→ **Tarefa proposta 1**
Liste todas as pessoas que aparecem pelo nome no texto sobre a Iara.
→ **Tarefa proposta 2**
No texto sobre a Iara, reescreva de forma mais curta o parágrafo que começa com "Em seu “Dicionário do Folclore Brasileiro”", mantendo as informações principais.
→ **Tarefa proposta 3**
Reproduza tudo o que vai de "Para Jesus Paes" até "em seus domínios.", no texto sobre a Iara.

→ **Texto apresentado**
Iara

PROMESSA DA IARA

Relatório

Metade mulher, metade peixe, dotada de uma beleza estonteante e capaz de levar os homens à perdição com um simples olhar. Apesar de ser certamente um dos mitos mais populares do Brasil, frequentemente relacionado à cultura indígena, a Iara – da forma como a conhecemos – surge já a partir da relação com os colonizadores portugueses.

Em seu “Dicionário do Folclore Brasileiro”, Câmara Cascudo era categórico: “Nenhum cronista do Brasil colonial registra a Mãe-d’água como sereia, atraindo pelo canto ou simplesmente transformada em mulher. É sempre o Ipupiara, feroz, faminto e bruto”. Ipupiara é um dos primeiros mitos registrados no país, já mencionado pelo padre José de Anchieta em 1560. Os relatos falam de uma criatura marinha monstruosa, brutal, dotada de longos bigodes e frequentemente masculina.

É só no século XIX que surgem os primeiros registros de uma Y-Iara, “senhora das águas” em Tupi. O curioso é que já não se fala que a visagem é horrenda, mas belíssima; não é violenta, mas suas vítimas morrem do mesmo jeito. Iara é uma versão eufemizada do Ipupiara, que une o mito do Monstro das Águas com o imaginário da sereia europeia, em voga graças aos poetas românticos do período.

Por conta da influência do romantismo, é curioso ver como Iara é frequentemente descrita como sendo completamente estrangeira. Para Gonçalves Dias, é “bela criatura de longos cabelos d’ouro””. Para Melo Morais Filho, elas aparecem “”mais alvas que dentes das antas, mais louras que a pele das onças””. Isso sem falar em Olavo Bilac, que se derrama em amor ilusório pela criatura de cabeleira de ouro, verdes olhos úmidos e seio alvo e macio. A influência europeia é nítida; e todas as interpretações artísticas de uma iara com traços indígenas são dos tempos mais contemporâneos.

Para Jesus Paes Loureiro, grande pesquisador do imaginário amazônico, não está nem no canto e nem no corpo a grande fonte do poder da iara, mas sim em seu rosto. “Os outros mitos da Amazônia se expressam pelo corpo inteiro”, escreve ele. “Mas a iara é realidade de seu rosto. Uma síntese de uma lenda de alma indígena revelada num rosto europeizado”.

Contam os informantes de Paes Loureiro que aquele que vê o rosto da Iara jamais poderá esquecê-lo. “Mais cedo ou mais tarde acabará por se atirar no rio em sua busca, levado pelo desejo ardoroso de juntar seu corpo ao dela”. Dizem que Iara canta promessas de uma vida eterna ao seu lado no fundo das águas, levando os incautos a se perderem eternamente em seus domínios.

→ **Trechos do material**
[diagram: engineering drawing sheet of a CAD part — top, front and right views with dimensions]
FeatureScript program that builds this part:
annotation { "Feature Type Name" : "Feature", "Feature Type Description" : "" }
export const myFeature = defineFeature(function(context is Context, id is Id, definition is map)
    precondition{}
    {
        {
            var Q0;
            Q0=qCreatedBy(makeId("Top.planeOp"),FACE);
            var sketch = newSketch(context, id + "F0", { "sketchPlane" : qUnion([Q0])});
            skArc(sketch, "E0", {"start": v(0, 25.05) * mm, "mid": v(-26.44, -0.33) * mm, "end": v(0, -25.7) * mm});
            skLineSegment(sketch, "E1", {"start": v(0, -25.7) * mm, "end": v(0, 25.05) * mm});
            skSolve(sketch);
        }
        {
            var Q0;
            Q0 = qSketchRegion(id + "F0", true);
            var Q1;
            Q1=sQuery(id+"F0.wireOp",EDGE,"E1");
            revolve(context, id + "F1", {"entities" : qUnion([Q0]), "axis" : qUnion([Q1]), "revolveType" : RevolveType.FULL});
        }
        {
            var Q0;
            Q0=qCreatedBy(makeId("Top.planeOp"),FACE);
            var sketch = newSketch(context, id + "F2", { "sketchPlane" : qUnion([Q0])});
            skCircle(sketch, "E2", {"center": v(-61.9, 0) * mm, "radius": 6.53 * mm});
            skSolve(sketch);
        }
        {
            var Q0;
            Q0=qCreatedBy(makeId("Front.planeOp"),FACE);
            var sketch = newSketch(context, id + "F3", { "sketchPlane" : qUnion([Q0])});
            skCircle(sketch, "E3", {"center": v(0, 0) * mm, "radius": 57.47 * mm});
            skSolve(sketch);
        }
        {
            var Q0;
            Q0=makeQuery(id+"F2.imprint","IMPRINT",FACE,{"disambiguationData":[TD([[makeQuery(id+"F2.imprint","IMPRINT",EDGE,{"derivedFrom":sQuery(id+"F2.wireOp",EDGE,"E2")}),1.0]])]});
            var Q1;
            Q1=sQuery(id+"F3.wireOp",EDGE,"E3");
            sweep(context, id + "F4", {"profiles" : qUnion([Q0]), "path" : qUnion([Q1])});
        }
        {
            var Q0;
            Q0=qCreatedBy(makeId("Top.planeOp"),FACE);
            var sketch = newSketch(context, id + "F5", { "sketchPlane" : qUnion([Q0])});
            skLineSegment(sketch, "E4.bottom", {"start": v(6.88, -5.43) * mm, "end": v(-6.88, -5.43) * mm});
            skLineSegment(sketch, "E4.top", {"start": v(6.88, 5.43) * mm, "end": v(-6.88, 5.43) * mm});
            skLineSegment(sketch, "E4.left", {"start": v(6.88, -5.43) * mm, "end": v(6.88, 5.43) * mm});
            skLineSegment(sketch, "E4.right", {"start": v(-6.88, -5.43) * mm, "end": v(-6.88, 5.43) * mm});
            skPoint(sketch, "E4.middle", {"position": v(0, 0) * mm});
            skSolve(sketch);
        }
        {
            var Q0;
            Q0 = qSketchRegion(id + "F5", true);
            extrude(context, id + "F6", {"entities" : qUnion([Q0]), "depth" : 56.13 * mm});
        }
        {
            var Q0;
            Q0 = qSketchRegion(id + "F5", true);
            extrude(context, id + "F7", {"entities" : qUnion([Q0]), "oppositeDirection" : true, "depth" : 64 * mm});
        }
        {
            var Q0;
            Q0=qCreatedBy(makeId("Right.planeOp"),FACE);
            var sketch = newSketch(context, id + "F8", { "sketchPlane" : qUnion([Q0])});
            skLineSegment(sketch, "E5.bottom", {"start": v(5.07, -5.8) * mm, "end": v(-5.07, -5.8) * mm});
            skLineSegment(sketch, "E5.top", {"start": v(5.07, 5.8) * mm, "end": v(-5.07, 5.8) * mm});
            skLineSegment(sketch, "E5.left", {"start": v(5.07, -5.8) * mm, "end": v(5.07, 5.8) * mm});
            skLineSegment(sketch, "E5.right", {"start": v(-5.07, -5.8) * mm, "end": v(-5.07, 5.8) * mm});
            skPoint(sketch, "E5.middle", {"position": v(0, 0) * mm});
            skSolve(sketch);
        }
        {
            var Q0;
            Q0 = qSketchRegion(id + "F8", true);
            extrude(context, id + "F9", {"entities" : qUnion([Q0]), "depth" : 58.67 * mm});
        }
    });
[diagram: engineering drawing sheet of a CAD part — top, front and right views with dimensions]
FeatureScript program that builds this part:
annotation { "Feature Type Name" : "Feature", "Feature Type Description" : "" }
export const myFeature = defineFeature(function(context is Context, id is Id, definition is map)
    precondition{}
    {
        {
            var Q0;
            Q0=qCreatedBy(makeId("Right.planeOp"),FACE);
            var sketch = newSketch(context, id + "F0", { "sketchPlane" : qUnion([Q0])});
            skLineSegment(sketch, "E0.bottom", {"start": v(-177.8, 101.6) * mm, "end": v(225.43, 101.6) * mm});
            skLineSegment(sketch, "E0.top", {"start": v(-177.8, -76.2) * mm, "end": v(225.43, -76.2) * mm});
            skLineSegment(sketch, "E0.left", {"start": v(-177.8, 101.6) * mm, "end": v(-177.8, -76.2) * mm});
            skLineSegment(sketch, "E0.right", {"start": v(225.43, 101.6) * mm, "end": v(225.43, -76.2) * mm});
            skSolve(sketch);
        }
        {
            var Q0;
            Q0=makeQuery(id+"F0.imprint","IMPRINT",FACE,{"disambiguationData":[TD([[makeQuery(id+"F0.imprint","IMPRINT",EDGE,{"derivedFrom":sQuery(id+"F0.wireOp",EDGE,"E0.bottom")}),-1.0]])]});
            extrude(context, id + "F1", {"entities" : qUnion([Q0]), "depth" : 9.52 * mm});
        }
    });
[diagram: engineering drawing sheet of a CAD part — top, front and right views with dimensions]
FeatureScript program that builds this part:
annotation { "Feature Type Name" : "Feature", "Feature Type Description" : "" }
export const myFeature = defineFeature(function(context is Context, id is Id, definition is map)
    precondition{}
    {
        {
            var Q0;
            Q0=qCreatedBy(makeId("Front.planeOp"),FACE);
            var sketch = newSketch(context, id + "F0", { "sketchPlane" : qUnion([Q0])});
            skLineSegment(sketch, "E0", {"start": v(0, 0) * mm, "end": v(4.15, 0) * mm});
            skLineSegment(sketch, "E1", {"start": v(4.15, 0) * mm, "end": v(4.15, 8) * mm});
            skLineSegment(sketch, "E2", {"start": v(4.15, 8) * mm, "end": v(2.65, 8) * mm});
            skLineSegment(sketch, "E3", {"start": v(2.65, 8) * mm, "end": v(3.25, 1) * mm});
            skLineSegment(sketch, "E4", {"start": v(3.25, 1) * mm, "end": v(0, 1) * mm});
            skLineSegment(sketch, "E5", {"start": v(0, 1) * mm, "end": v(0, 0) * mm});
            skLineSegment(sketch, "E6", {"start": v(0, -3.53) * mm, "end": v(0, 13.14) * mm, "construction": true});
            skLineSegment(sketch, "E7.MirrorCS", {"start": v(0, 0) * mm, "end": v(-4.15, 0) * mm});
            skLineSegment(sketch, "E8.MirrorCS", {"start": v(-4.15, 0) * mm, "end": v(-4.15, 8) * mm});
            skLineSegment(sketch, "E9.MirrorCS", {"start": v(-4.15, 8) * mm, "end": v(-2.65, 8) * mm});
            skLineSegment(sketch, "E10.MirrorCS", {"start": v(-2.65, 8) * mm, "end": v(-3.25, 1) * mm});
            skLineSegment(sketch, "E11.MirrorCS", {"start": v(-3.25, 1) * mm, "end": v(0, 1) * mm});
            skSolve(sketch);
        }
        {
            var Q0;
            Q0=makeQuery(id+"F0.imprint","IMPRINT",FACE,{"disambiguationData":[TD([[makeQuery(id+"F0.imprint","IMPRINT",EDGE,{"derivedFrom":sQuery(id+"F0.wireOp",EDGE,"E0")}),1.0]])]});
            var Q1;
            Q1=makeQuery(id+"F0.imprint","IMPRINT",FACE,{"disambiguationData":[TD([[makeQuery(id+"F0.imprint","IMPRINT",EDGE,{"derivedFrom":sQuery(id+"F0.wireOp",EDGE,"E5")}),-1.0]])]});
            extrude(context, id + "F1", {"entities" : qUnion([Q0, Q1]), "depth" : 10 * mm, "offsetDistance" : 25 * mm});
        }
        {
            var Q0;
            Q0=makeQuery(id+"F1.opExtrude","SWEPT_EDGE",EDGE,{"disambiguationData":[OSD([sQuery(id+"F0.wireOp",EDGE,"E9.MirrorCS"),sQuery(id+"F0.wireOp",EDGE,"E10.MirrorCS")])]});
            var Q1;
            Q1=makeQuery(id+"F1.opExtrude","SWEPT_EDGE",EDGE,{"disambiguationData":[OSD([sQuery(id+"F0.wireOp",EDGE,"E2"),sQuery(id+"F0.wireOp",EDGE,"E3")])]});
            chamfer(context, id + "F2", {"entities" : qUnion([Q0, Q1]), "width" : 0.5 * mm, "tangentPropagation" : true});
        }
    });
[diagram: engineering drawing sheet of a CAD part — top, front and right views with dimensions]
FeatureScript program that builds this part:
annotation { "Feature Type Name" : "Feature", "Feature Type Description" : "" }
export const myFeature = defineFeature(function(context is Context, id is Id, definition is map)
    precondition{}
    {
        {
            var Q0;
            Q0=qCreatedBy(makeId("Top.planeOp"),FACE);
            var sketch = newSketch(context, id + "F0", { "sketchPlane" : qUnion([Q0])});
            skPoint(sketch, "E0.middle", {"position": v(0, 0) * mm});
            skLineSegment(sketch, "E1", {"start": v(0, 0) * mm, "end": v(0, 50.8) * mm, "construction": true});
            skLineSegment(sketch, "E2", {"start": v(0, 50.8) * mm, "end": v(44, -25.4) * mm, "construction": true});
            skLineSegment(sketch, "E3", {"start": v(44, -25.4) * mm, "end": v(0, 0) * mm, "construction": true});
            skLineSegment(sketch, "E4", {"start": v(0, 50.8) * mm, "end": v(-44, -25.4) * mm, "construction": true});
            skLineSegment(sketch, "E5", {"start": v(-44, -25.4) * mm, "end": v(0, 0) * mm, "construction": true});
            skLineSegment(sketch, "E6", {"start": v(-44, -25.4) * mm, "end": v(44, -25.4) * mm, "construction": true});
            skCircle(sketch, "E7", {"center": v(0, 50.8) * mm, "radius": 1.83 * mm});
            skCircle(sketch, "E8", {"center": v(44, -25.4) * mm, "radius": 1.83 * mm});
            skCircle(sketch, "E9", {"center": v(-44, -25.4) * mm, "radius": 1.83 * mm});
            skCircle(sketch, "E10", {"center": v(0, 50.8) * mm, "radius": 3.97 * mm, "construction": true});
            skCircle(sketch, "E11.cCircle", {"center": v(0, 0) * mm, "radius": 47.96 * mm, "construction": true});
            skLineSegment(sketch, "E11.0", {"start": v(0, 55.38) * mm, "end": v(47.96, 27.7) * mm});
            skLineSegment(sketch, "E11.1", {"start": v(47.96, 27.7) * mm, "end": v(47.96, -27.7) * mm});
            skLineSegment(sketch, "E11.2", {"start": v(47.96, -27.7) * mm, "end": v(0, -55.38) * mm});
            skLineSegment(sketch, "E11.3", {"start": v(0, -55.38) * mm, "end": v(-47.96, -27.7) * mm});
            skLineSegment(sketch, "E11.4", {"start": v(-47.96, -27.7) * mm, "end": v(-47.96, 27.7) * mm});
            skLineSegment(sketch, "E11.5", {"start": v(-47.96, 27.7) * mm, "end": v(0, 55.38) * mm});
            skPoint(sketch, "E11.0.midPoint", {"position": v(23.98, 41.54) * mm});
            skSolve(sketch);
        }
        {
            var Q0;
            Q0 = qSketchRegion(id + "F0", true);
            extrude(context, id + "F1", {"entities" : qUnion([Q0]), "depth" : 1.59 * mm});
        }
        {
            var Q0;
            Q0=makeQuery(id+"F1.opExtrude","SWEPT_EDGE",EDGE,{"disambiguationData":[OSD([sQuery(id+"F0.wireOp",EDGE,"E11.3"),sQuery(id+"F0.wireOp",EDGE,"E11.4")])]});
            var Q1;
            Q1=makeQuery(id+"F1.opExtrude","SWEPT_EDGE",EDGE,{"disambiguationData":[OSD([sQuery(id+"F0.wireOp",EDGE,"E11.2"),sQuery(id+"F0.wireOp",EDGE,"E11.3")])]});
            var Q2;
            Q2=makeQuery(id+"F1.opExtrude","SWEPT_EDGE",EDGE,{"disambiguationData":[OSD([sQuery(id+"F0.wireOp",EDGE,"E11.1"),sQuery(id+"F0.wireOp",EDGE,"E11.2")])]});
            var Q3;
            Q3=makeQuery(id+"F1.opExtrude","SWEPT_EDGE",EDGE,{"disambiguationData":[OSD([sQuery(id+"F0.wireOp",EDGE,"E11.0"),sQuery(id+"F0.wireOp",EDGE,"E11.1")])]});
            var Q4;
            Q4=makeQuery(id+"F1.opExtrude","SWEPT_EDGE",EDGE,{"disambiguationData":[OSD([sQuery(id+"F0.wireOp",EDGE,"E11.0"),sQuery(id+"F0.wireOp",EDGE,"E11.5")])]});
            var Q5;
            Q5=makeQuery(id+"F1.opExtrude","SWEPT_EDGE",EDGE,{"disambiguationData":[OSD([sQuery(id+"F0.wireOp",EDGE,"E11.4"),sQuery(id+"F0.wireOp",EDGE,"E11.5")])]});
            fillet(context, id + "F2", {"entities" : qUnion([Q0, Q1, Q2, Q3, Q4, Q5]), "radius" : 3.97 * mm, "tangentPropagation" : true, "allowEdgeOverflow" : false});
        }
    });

→ **Resultado 1**
- Câmara Cascudo
- José de Anchieta
- Gonçalves Dias
- Melo Morais Filho
- Olavo Bilac
- Jesus Paes Loureiro

→ **Resultado 2**
Câmara Cascudo, no "Dicionário do Folclore Brasileiro", afirmava que nenhum cronista do Brasil colonial registrou a Mãe-d’água como sereia, e sim sempre como o Ipupiara, feroz, faminto e bruto. Esse é um dos primeiros mitos registrados no país, citado pelo padre José de Anchieta em 1560: uma criatura marinha monstruosa e brutal, de longos bigodes e muitas vezes masculina.

→ **Resultado 3**
Para Jesus Paes Loureiro, grande pesquisador do imaginário amazônico, não está nem no canto e nem no corpo a grande fonte do poder da iara, mas sim em seu rosto. “Os outros mitos da Amazônia se expressam pelo corpo inteiro”, escreve ele. “Mas a iara é realidade de seu rosto. Uma síntese de uma lenda de alma indígena revelada num rosto europeizado”.

Contam os informantes de Paes Loureiro que aquele que vê o rosto da Iara jamais poderá esquecê-lo. “Mais cedo ou mais tarde acabará por se atirar no rio em sua busca, levado pelo desejo ardoroso de juntar seu corpo ao dela”. Dizem que Iara canta promessas de uma vida eterna ao seu lado no fundo das águas, levando os incautos a se perderem eternamente em seus domínios.